Word for word, repeat the records, leaving every picture behind.

**SOURCE RECORDS:**
----------------

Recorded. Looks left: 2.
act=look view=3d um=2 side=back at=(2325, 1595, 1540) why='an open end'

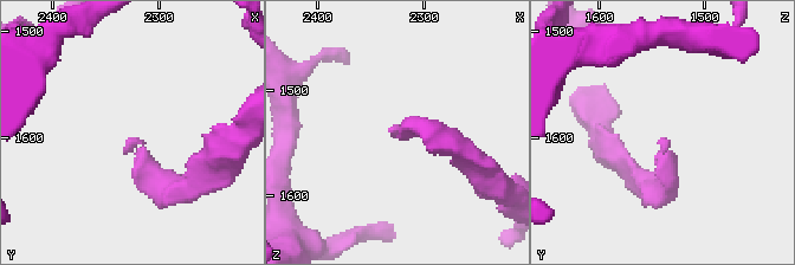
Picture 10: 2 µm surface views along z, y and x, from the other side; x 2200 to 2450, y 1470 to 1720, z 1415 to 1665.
act=look view=em slice=planes show=letters at=(2326, 1600, 1538) why='shape alone is not enough'

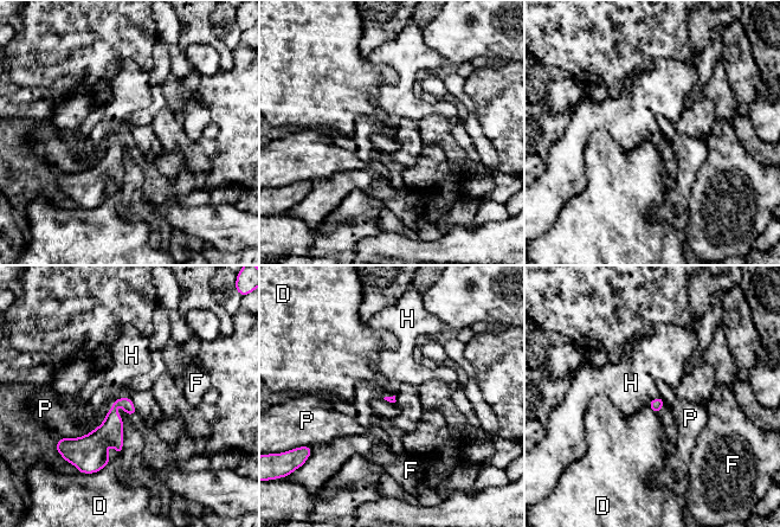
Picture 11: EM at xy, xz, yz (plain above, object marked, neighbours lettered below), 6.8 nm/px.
act=pass each=D:other,F:other,H:other,P:other found='none of them fits'

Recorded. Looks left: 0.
act=done edits=none rest=unchecked

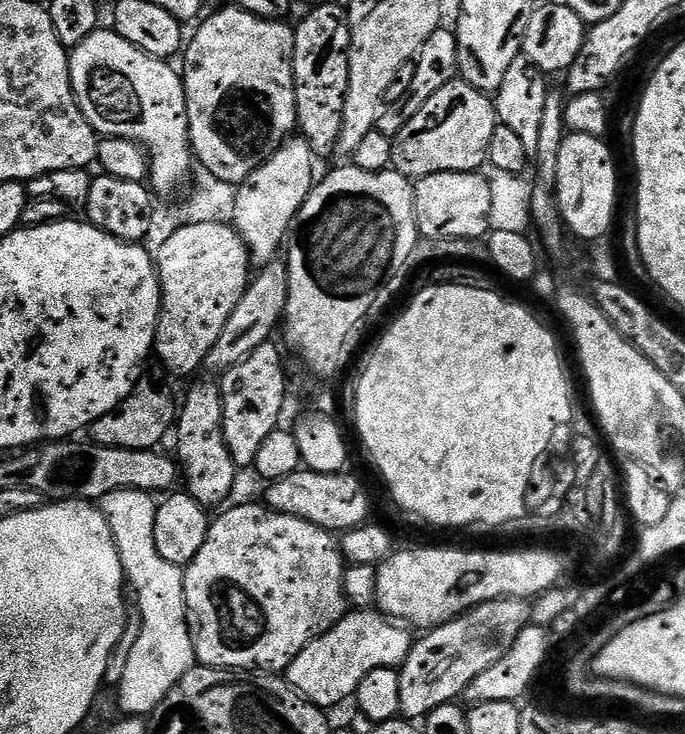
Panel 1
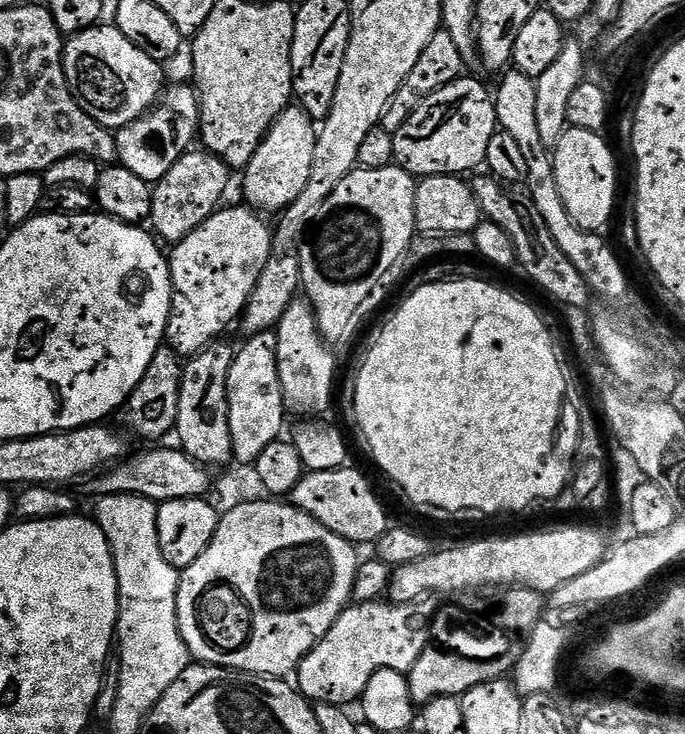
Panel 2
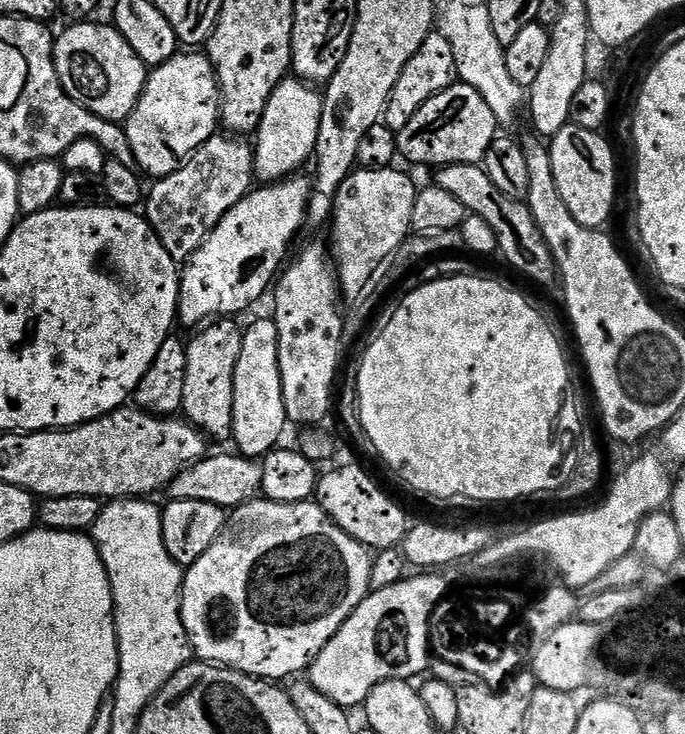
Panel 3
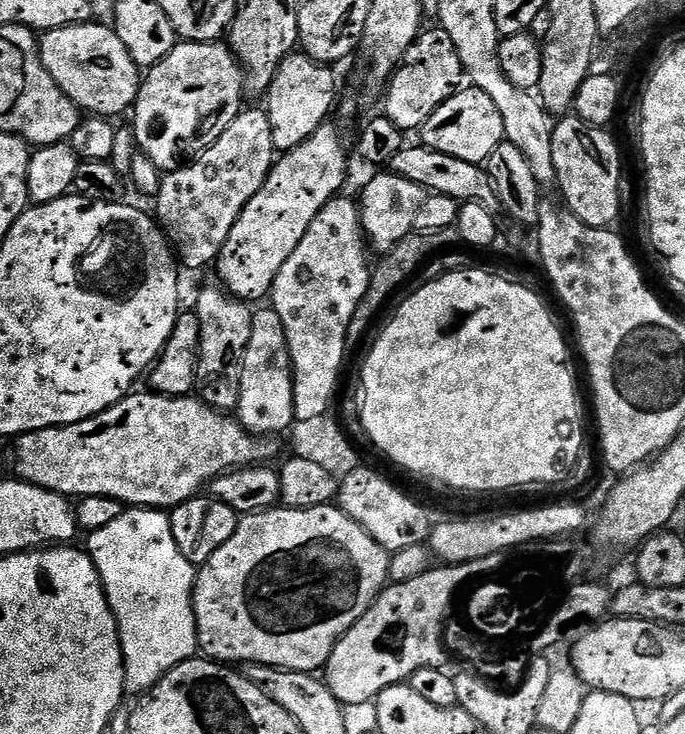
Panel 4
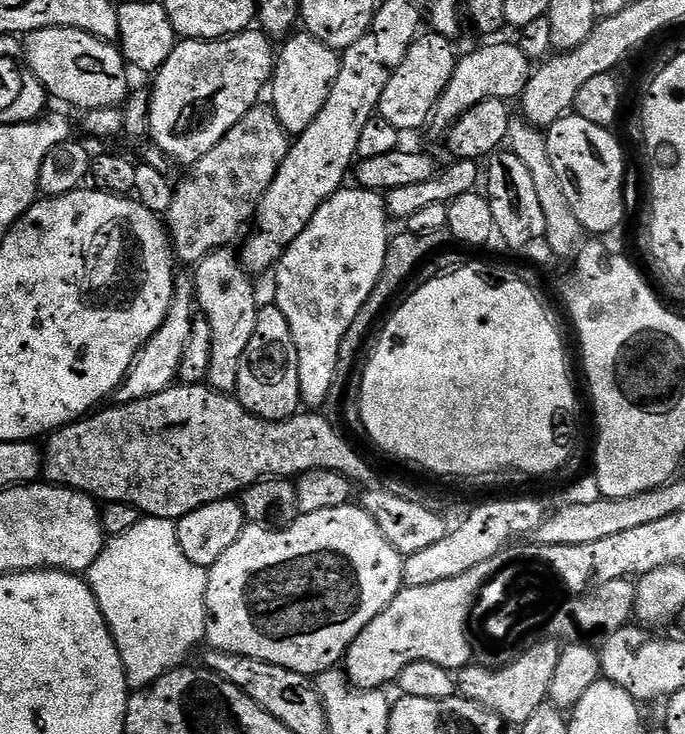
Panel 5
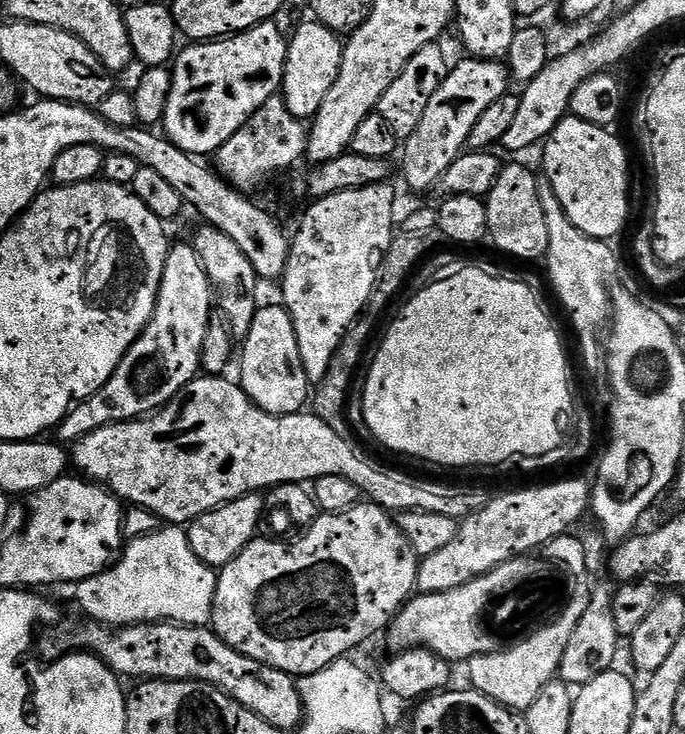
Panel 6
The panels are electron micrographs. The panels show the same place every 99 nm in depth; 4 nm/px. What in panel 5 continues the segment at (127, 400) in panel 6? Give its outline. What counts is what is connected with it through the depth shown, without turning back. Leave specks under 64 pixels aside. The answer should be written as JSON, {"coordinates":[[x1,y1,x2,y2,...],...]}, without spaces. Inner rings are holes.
{"coordinates":[[177,283,176,295,172,301,172,309,166,314,162,326,144,344,143,350,136,355,132,369,124,376,124,381,114,393,116,404,138,402,142,398,150,398,154,394,162,394,167,388,177,383,182,358,186,354,186,346,190,342,192,321,194,319,194,288,191,283]]}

----------------

**PROBLEM SOLUTION:**
Recorded. Looks left: 2.
act=look view=3d um=2 side=back at=(2325, 1595, 1540) why='an open end'

Picture 10: 2 µm surface views along z, y and x, from the other side; x 2200 to 2450, y 1470 to 1720, z 1415 to 1665.
act=look view=em slice=planes show=letters at=(2326, 1600, 1538) why='shape alone is not enough'

Picture 11: EM at xy, xz, yz (plain above, object marked, neighbours lettered below), 6.8 nm/px.
act=pass each=D:other,F:other,H:other,P:other found='none of them fits'

Recorded. Looks left: 0.
act=done edits=none rest=unchecked

Panel 1
Panel 2
Panel 3
Panel 4
Panel 5
Panel 6
The panels are electron micrographs. The panels show the same place every 99 nm in depth; 4 nm/px. What in panel 5 continues the segment at (127, 400) in panel 6? Give its outline. What counts is what is connected with it through the depth shown, without turning back. Leave specks under 64 pixels aside. The answer should be written as JSON, {"coordinates":[[x1,y1,x2,y2,...],...]}, without spaces. Inner rings are holes.
{"coordinates":[[177,283,176,295,172,301,172,309,166,314,162,326,144,344,143,350,136,355,132,369,124,376,124,381,114,393,116,404,138,402,142,398,150,398,154,394,162,394,167,388,177,383,182,358,186,354,186,346,190,342,192,321,194,319,194,288,191,283]]}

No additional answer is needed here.